• 課題と演習
**A)** テレワーク経費についての本文を、「業務上発生する通信費や光熱費」で始まり「判断すればよいのでしょうか。」まで続く範囲に限って、「労働者」を「従業員」に置き換えて書き直してください。
**B)** テレワーク経費についての本文によると、総務省の『令和2年通信利用動向調査』では、テレワークを導入している企業は前年と比べてどう変化しましたか。
**C)** テレワーク時の経費についての本文を、最後の文の後から書き継いでください。

テレワーク時に発生する経費、どの範囲までなら認められる?
業務上発生する通信費や光熱費、事務用品代やパソコン代などの費用は、ほとんどが経費として認められています。
しかし、ここ最近はテレワークの普及により、従業員の自宅など、オフィス以外の場所でこれらの費用が発生することも多いでしょう。
家のインターネット回線を仕事に使用するなど、私的な空間でも業務が行われると、経費として認められる範囲がわかりづらいものです。
判断に迷わないためにも、テレワーク時における経費の範囲や会計処理の仕方などを確認しましょう。
しかし、ここ最近はテレワークの普及により、従業員の自宅など、オフィス以外の場所でこれらの費用が発生することも多いでしょう。
家のインターネット回線を仕事に使用するなど、私的な空間でも業務が行われると、経費として認められる範囲がわかりづらいものです。
判断に迷わないためにも、テレワーク時における経費の範囲や会計処理の仕方などを確認しましょう。
テレワーク時の経費に対する考え方
新型コロナウイルスの感染拡大の影響でテレワークが普及したことにより、オフィス以外の場所で業務を行う労働者が増えています。
総務省が行った『令和2年通信利用動向調査』によると、テレワークを導入している企業は、前年比で倍以上に増加。
今後テレワークを導入する予定の企業を含めた割合は、全体の6割近くに達していることが分かりました。
では、オフィス以外の場所で発生する経費の取り扱いに関しては、どのように判断すればよいのでしょうか。

• 提供項目
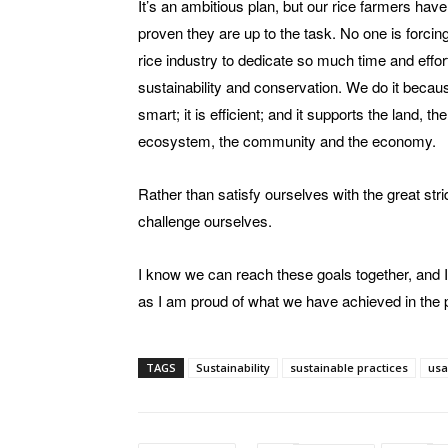
It’s an ambitious plan, but our rice farmers hav
proven they are up to the task. No one is forcin
rice industry to dedicate so much time and effor
sustainability and conservation. We do it because
smart; it is efficient; and it supports the land, the
ecosystem, the community and the economy.
Rather than satisfy ourselves with the great st
challenge ourselves.
I know we can reach these goals together, and I
as I am proud of what we have achieved in the 
TAGS
Sustainability
sustainable practices
usa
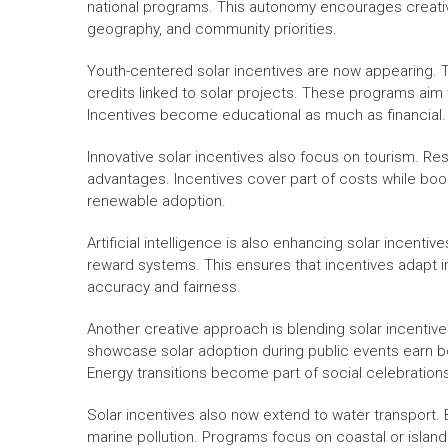
national programs. This autonomy encourages creative,
geography, and community priorities.
Youth-centered solar incentives are now appearing. T
credits linked to solar projects. These programs aim 
Incentives become educational as much as financial.
Innovative solar incentives also focus on tourism. Re
advantages. Incentives cover part of costs while boo
renewable adoption.
Artificial intelligence is also enhancing solar incent
reward systems. This ensures that incentives adapt 
accuracy and fairness.
Another creative approach is blending solar incentives
showcase solar adoption during public events earn b
Energy transitions become part of social celebration
Solar incentives also now extend to water transport
marine pollution. Programs focus on coastal or islan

• 記述解答
**A)**
業務上発生する通信費や光熱費、事務用品代やパソコン代などの費用は、ほとんどが経費として認められています。
しかし、ここ最近はテレワークの普及により、従業員の自宅など、オフィス以外の場所でこれらの費用が発生することも多いでしょう。
家のインターネット回線を仕事に使用するなど、私的な空間でも業務が行われると、経費として認められる範囲がわかりづらいものです。
判断に迷わないためにも、テレワーク時における経費の範囲や会計処理の仕方などを確認しましょう。
しかし、ここ最近はテレワークの普及により、従業員の自宅など、オフィス以外の場所でこれらの費用が発生することも多いでしょう。
家のインターネット回線を仕事に使用するなど、私的な空間でも業務が行われると、経費として認められる範囲がわかりづらいものです。
判断に迷わないためにも、テレワーク時における経費の範囲や会計処理の仕方などを確認しましょう。
テレワーク時の経費に対する考え方
新型コロナウイルスの感染拡大の影響でテレワークが普及したことにより、オフィス以外の場所で業務を行う従業員が増えています。
総務省が行った『令和2年通信利用動向調査』によると、テレワークを導入している企業は、前年比で倍以上に増加。
今後テレワークを導入する予定の企業を含めた割合は、全体の6割近くに達していることが分かりました。
では、オフィス以外の場所で発生する経費の取り扱いに関しては、どのように判断すればよいのでしょうか。

**B)** 前年比で倍以上に増加しました。

**C)**
一般的に経費の対象となるのは、オフィスでも従業員の自宅でも、『事業を行うために使用した費用』であることに変わりはありません。
したがって、従業員が業務のために使用したものは、それが自宅で使用されたとしても、そのほとんどが経費として計上できると考えられます。
たとえば、文房具や事務用品などは、業務を遂行するうえで必要な物なのであれば、従業員が自宅で使用したとしても、もちろん全額を『消耗品費』の勘定科目で経費計上することが可能です。
従業員が自ら購入した場合は、領収書を提出してもらうことで後日清算ができます。
テレワーク用のパソコンやスキャナ、プリンターなどの代金も、会社が購入し、従業員に貸し、使用後に返却を受けるのであれば、そのまま代金を経費計上できます。
使用後に従業員のものになってしまう場合には、従業員のパソコン等を買ってあげたことになってしまい、給与として処理することになるので注意が必要です。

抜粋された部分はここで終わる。